- **How to complete this task**: Which lines of the listing below contain the word "unremarkable"? Return them.

- **Data supplied**:

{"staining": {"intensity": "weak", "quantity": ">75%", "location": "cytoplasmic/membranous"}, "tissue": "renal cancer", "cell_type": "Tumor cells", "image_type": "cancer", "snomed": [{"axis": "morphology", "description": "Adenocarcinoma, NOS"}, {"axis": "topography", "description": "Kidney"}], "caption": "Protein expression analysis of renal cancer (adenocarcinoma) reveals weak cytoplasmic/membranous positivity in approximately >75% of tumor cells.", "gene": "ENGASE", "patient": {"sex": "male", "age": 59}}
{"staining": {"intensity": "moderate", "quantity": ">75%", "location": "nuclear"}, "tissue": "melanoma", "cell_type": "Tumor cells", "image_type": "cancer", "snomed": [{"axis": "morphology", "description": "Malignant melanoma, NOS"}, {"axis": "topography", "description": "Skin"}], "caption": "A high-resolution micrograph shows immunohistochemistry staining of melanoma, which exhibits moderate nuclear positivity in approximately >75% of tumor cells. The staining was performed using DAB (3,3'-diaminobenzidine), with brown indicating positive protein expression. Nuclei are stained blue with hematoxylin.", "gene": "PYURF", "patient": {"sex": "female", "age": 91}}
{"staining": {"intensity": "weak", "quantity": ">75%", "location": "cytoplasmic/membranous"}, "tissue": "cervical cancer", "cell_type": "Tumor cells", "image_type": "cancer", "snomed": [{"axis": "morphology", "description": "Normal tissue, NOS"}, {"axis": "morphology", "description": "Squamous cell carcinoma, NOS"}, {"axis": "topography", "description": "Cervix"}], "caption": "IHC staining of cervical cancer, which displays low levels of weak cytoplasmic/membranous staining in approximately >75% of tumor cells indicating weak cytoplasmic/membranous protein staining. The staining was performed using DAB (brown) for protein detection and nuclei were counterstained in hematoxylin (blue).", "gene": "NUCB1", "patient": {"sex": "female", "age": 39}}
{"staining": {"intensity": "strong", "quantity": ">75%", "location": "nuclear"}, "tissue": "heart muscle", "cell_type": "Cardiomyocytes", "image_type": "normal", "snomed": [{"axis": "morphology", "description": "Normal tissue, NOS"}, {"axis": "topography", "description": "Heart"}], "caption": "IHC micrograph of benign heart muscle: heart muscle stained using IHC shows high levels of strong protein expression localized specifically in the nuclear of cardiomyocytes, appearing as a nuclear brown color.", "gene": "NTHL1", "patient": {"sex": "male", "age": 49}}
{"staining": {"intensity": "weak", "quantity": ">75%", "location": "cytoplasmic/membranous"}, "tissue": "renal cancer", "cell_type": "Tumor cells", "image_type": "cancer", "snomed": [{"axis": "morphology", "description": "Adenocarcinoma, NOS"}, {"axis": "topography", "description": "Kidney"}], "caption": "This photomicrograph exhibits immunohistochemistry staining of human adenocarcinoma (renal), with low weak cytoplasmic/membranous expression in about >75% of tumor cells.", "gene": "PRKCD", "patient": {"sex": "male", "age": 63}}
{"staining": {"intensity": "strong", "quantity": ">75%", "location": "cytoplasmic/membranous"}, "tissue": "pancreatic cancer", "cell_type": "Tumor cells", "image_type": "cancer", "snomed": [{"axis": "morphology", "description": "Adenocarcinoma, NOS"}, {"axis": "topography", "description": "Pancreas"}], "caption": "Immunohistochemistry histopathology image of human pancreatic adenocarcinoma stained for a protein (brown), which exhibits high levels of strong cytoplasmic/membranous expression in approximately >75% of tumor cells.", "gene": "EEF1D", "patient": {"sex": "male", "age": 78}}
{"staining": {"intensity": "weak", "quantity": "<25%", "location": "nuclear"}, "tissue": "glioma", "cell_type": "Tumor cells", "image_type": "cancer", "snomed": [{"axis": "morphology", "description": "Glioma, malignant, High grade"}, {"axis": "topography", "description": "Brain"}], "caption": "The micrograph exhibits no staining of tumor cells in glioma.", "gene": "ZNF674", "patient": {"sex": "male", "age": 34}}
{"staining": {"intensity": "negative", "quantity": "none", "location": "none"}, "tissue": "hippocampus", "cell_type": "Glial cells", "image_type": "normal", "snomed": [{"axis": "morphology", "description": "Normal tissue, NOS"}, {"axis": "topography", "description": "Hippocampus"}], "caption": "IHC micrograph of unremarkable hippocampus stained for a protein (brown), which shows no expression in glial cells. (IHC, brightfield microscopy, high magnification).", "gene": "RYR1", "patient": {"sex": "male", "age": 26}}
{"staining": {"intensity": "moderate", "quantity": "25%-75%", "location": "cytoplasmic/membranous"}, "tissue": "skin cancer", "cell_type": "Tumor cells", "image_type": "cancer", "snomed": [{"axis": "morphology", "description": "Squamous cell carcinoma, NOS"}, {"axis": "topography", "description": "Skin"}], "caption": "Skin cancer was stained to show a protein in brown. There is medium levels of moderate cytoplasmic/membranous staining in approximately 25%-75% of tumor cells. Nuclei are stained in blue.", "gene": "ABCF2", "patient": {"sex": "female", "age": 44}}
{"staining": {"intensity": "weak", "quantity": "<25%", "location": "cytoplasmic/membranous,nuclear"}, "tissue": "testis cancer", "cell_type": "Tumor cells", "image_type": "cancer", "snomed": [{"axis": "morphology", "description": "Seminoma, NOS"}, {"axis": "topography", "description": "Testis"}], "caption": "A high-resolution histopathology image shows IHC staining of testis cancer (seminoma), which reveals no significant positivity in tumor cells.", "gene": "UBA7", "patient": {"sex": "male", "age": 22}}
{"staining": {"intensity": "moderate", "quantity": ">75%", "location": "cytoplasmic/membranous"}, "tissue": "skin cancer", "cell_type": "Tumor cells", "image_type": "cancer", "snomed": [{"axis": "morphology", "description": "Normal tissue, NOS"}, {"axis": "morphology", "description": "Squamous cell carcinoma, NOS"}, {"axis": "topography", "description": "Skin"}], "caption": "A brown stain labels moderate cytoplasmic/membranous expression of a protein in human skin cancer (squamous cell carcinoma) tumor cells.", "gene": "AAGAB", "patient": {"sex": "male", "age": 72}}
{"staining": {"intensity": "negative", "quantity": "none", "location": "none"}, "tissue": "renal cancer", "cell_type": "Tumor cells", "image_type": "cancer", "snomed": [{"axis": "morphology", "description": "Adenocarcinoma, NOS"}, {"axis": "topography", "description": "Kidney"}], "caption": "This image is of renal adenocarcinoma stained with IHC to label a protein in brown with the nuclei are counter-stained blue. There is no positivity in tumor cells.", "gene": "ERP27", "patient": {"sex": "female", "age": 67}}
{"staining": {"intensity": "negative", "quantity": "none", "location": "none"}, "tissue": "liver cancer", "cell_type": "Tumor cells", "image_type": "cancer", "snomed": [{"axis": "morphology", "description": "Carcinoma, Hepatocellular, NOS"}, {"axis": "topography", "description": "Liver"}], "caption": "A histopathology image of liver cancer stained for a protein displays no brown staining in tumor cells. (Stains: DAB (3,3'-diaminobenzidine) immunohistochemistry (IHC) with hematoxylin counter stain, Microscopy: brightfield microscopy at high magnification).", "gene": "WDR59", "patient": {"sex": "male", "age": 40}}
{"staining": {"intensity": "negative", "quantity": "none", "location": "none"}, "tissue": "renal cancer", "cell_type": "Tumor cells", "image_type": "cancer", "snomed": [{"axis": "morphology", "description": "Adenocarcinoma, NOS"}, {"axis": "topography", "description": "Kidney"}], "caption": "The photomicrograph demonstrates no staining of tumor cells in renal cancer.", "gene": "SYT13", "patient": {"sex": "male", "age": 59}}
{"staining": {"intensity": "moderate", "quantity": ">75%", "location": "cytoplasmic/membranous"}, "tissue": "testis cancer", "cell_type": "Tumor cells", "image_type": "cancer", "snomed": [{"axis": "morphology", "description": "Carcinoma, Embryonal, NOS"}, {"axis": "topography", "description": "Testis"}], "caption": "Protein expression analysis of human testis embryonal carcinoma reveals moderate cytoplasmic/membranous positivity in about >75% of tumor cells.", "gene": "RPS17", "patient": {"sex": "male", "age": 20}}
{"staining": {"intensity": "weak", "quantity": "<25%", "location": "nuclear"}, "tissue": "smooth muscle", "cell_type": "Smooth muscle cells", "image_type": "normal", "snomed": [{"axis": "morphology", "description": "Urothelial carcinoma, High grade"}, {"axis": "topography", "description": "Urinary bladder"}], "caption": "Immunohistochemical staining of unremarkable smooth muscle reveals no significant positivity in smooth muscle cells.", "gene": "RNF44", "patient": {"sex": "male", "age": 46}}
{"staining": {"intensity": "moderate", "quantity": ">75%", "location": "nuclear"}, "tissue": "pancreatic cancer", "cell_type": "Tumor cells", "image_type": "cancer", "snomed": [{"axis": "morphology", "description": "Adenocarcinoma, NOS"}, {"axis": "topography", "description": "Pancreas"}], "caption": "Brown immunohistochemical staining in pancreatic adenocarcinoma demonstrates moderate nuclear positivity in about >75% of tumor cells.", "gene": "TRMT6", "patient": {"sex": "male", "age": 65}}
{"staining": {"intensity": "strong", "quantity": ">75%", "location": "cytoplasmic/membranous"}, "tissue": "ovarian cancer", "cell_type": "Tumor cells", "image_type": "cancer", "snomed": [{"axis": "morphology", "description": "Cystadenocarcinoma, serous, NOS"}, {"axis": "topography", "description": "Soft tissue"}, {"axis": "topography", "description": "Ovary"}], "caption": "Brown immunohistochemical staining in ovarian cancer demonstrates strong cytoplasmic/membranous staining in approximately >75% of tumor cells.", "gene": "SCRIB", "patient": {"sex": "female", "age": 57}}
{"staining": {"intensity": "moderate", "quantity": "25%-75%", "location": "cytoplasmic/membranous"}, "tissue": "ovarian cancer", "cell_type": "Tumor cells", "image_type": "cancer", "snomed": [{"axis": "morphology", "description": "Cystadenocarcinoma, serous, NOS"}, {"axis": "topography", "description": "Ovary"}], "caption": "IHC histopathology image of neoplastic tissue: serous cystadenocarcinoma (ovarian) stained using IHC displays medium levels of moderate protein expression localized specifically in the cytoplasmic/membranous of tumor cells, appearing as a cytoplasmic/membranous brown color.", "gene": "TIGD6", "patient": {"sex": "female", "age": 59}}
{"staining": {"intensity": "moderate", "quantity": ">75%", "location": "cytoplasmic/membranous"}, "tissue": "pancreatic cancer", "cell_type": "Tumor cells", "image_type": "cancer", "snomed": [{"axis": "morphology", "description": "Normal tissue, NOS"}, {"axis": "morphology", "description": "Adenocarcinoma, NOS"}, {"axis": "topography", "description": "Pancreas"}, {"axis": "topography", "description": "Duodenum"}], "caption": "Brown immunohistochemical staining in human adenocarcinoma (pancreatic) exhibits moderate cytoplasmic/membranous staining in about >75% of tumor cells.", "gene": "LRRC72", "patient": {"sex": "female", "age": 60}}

- **Response for this exercise**:
{"staining": {"intensity": "negative", "quantity": "none", "location": "none"}, "tissue": "hippocampus", "cell_type": "Glial cells", "image_type": "normal", "snomed": [{"axis": "morphology", "description": "Normal tissue, NOS"}, {"axis": "topography", "description": "Hippocampus"}], "caption": "IHC micrograph of unremarkable hippocampus stained for a protein (brown), which shows no expression in glial cells. (IHC, brightfield microscopy, high magnification).", "gene": "RYR1", "patient": {"sex": "male", "age": 26}}
{"staining": {"intensity": "weak", "quantity": "<25%", "location": "nuclear"}, "tissue": "smooth muscle", "cell_type": "Smooth muscle cells", "image_type": "normal", "snomed": [{"axis": "morphology", "description": "Urothelial carcinoma, High grade"}, {"axis": "topography", "description": "Urinary bladder"}], "caption": "Immunohistochemical staining of unremarkable smooth muscle reveals no significant positivity in smooth muscle cells.", "gene": "RNF44", "patient": {"sex": "male", "age": 46}}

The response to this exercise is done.